→ ABOUT THIS EXERCISE
Render every line of the text read from the pages in the listing below as a Markdown table with the columns "No." and "Line", skipping blank lines and leaving the pictures out of the answer.

Collected data

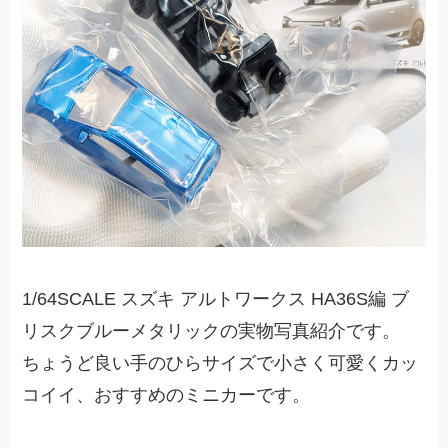
1/64SCALE スズキ アルトワークス HA36S編 ブ
リスクブルーメタリックの実物写真紹介です。
ちょうど良い手のひらサイズで小さく可愛くカッ
コイイ、おすすめのミニカーです。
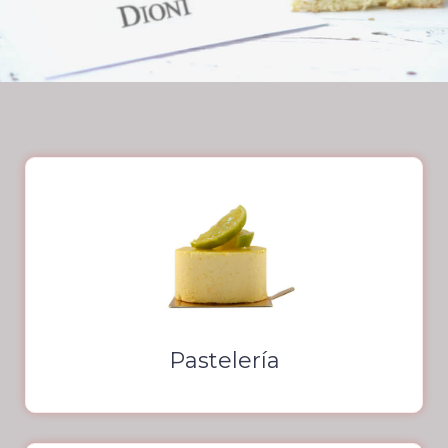
Pastelería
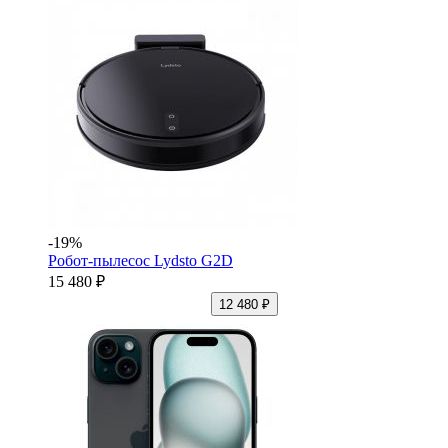
-19%
Робот-пылесос Lydsto G2D
15 480 ₽
12 480 ₽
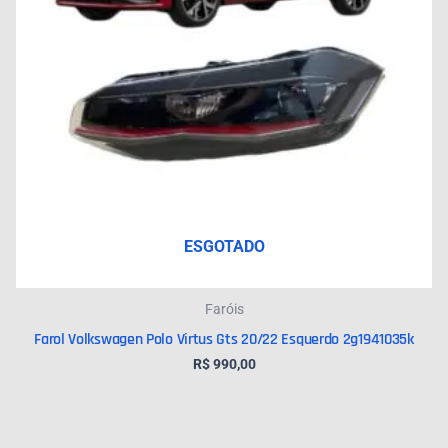
ESGOTADO
Faróis
Farol Volkswagen Polo Virtus Gts 20/22 Esquerdo 2g1941035k
R$
990,00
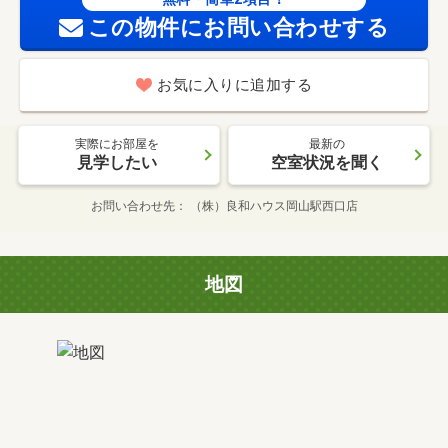
この物件にお問い合わせする
お気に入りに追加する
実際にお部屋を
最新の
見学したい
空室状況を聞く
お問い合わせ先
（株）良和ハウス岡山駅西口店
地図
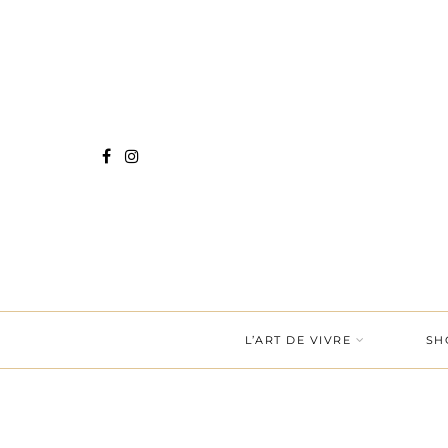
L’ART DE VIVRE
SH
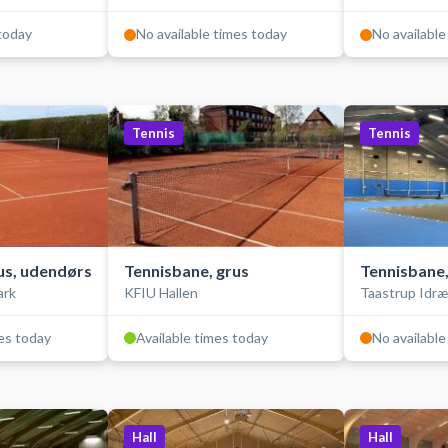
 today
No available times today
No available
Tennis
Tennis
us, udendørs
Tennisbane, grus
Tennisbane,
ark
KFIU Hallen
Taastrup Idr
mes today
Available times today
No available
Hall
Hall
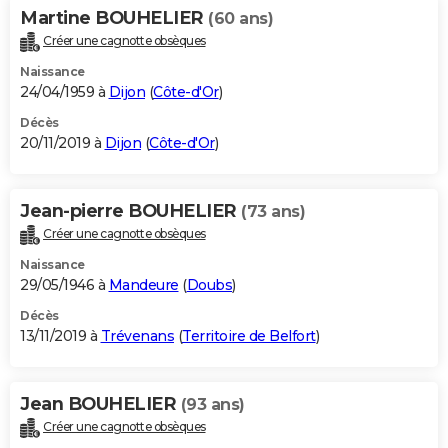
Martine BOUHELIER
(60 ans)
Créer une cagnotte obsèques
Naissance
24/04/1959 à
Dijon
(
Côte-d'Or
)
Décès
20/11/2019 à
Dijon
(
Côte-d'Or
)
Jean-pierre BOUHELIER
(73 ans)
Créer une cagnotte obsèques
Naissance
29/05/1946 à
Mandeure
(
Doubs
)
Décès
13/11/2019 à
Trévenans
(
Territoire de Belfort
)
Jean BOUHELIER
(93 ans)
Créer une cagnotte obsèques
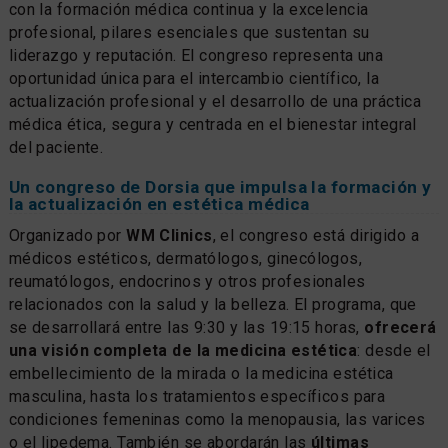
con la formación médica continua y la excelencia
profesional, pilares esenciales que sustentan su
liderazgo y reputación. El congreso representa una
oportunidad única para el intercambio científico, la
actualización profesional y el desarrollo de una práctica
médica ética, segura y centrada en el bienestar integral
del paciente.
Un congreso de Dorsia que impulsa la formación y
la actualización en estética médica
Organizado por
WM Clinics
, el congreso está dirigido a
médicos estéticos, dermatólogos, ginecólogos,
reumatólogos, endocrinos y otros profesionales
relacionados con la salud y la belleza. El programa, que
se desarrollará entre las 9:30 y las 19:15 horas,
ofrecerá
una visión completa de la medicina estética
: desde el
embellecimiento de la mirada o la medicina estética
masculina, hasta los tratamientos específicos para
condiciones femeninas como la menopausia, las varices
o el lipedema. También se abordarán las
últimas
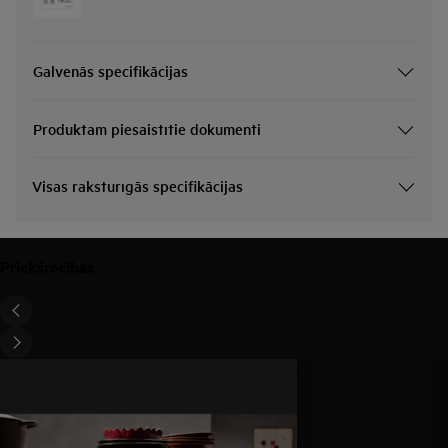
Galvenās specifikācijas
Produktam piesaistītie dokumenti
Visas raksturīgās specifikācijas
Priekšrocības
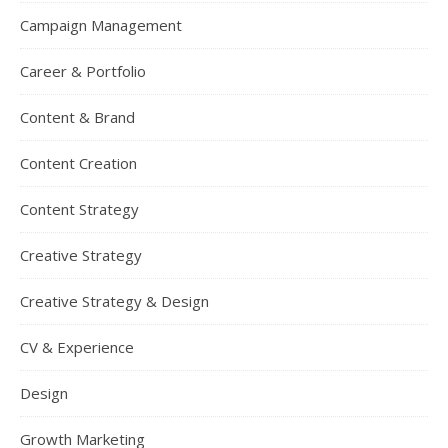
Campaign Management
Career & Portfolio
Content & Brand
Content Creation
Content Strategy
Creative Strategy
Creative Strategy & Design
CV & Experience
Design
Growth Marketing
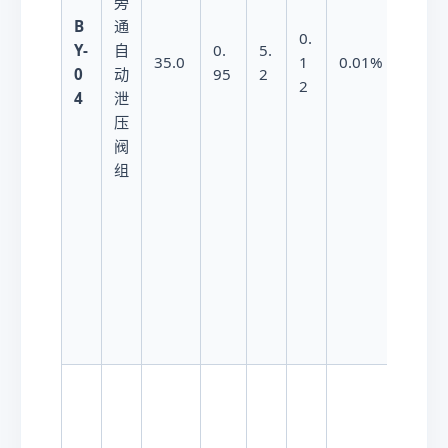
旁
B
通
0.
1
Y-
自
0.
5.
35.0
1
0.01%
5
0
动
95
2
2
年
4
泄
压
阀
组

→ REPLY
| No. | Line |
|---|---|
| 1 | 1/64SCALE スズキ アルトワークス HA36S編 ブ |
| 2 | リスクブルーメタリックの実物写真紹介です。 |
| 3 | ちょうど良い手のひらサイズで小さく可愛くカッ |
| 4 | コイイ、おすすめのミニカーです。 |
| 5 | Pastelería |
| 6 | -19% |
| 7 | Робот-пылесос Lydsto G2D |
| 8 | 15 480 ₽ |
| 9 | 12 480 ₽ |
| 10 | ESGOTADO |
| 11 | Faróis |
| 12 | Farol Volkswagen Polo Virtus Gts 20/22 Esquerdo 2g1941035k |
| 13 | R$ |
| 14 | 990,00 |
| 15 | この物件にお問い合わせする |
| 16 | お気に入りに追加する |
| 17 | 実際にお部屋を |
| 18 | 最新の |
| 19 | 見学したい |
| 20 | 空室状況を聞く |
| 21 | お問い合わせ先 |
| 22 | （株）良和ハウス岡山駅西口店 |
| 23 | 地図 |
| 24 | L’ART DE VIVRE |
| 25 | SH |
| 26 |  today |
| 27 | No available times today |
| 28 | No available |
| 29 | Tennis |
| 30 | Tennis |
| 31 | us, udendørs |
| 32 | Tennisbane, grus |
| 33 | Tennisbane, |
| 34 | ark |
| 35 | KFIU Hallen |
| 36 | Taastrup Idr |
| 37 | mes today |
| 38 | Available times today |
| 39 | No available |
| 40 | Hall |
| 41 | Hall |
| 42 | Martine BOUHELIER |
| 43 | (60 ans) |
| 44 | Créer une cagnotte obsèques |
| 45 | Naissance |
| 46 | 24/04/1959 à |
| 47 | Dijon |
| 48 | ( |
| 49 | Côte-d'Or |
| 50 | ) |
| 51 | Décès |
| 52 | 20/11/2019 à |
| 53 | Dijon |
| 54 | ( |
| 55 | Côte-d'Or |
| 56 | ) |
| 57 | Jean-pierre BOUHELIER |
| 58 | (73 ans) |
| 59 | Créer une cagnotte obsèques |
| 60 | Naissance |
| 61 | 29/05/1946 à |
| 62 | Mandeure |
| 63 | ( |
| 64 | Doubs |
| 65 | ) |
| 66 | Décès |
| 67 | 13/11/2019 à |
| 68 | Trévenans |
| 69 | ( |
| 70 | Territoire de Belfort |
| 71 | ) |
| 72 | Jean BOUHELIER |
| 73 | (93 ans) |
| 74 | Créer une cagnotte obsèques |
| 75 | con la formación médica continua y la excelencia |
| 76 | profesional, pilares esenciales que sustentan su |
| 77 | liderazgo y reputación. El congreso representa una |
| 78 | oportunidad única para el intercambio científico, la |
| 79 | actualización profesional y el desarrollo de una práctica |
| 80 | médica ética, segura y centrada en el bienestar integral |
| 81 | del paciente. |
| 82 | Un congreso de Dorsia que impulsa la formación y |
| 83 | la actualización en estética médica |
| 84 | Organizado por |
| 85 | WM Clinics |
| 86 | , el congreso está dirigido a |
| 87 | médicos estéticos, dermatólogos, ginecólogos, |
| 88 | reumatólogos, endocrinos y otros profesionales |
| 89 | relacionados con la salud y la belleza. El programa, que |
| 90 | se desarrollará entre las 9:30 y las 19:15 horas, |
| 91 | ofrecerá |
| 92 | una visión completa de la medicina estética |
| 93 | : desde el |
| 94 | embellecimiento de la mirada o la medicina estética |
| 95 | masculina, hasta los tratamientos específicos para |
| 96 | condiciones femeninas como la menopausia, las varices |
| 97 | o el lipedema. También se abordarán las |
| 98 | últimas |
| 99 | Galvenās specifikācijas |
| 100 | Produktam piesaistītie dokumenti |
| 101 | Visas raksturīgās specifikācijas |
| 102 | Priekšrocības |
| 103 | Campaign Management |
| 104 | Career & Portfolio |
| 105 | Content & Brand |
| 106 | Content Creation |
| 107 | Content Strategy |
| 108 | Creative Strategy |
| 109 | Creative Strategy & Design |
| 110 | CV & Experience |
| 111 | Design |
| 112 | Growth Marketing |
| 113 | 旁 |
| 114 | B |
| 115 | 通 |
| 116 | 0. |
| 117 | 1 |
| 118 | Y- |
| 119 | 自 |
| 120 | 0. |
| 121 | 5. |
| 122 | 35.0 |
| 123 | 1 |
| 124 | 0.01% |
| 125 | 5 |
| 126 | 0 |
| 127 | 动 |
| 128 | 95 |
| 129 | 2 |
| 130 | 2 |
| 131 | 年 |
| 132 | 4 |
| 133 | 泄 |
| 134 | 压 |
| 135 | 阀 |
| 136 | 组 |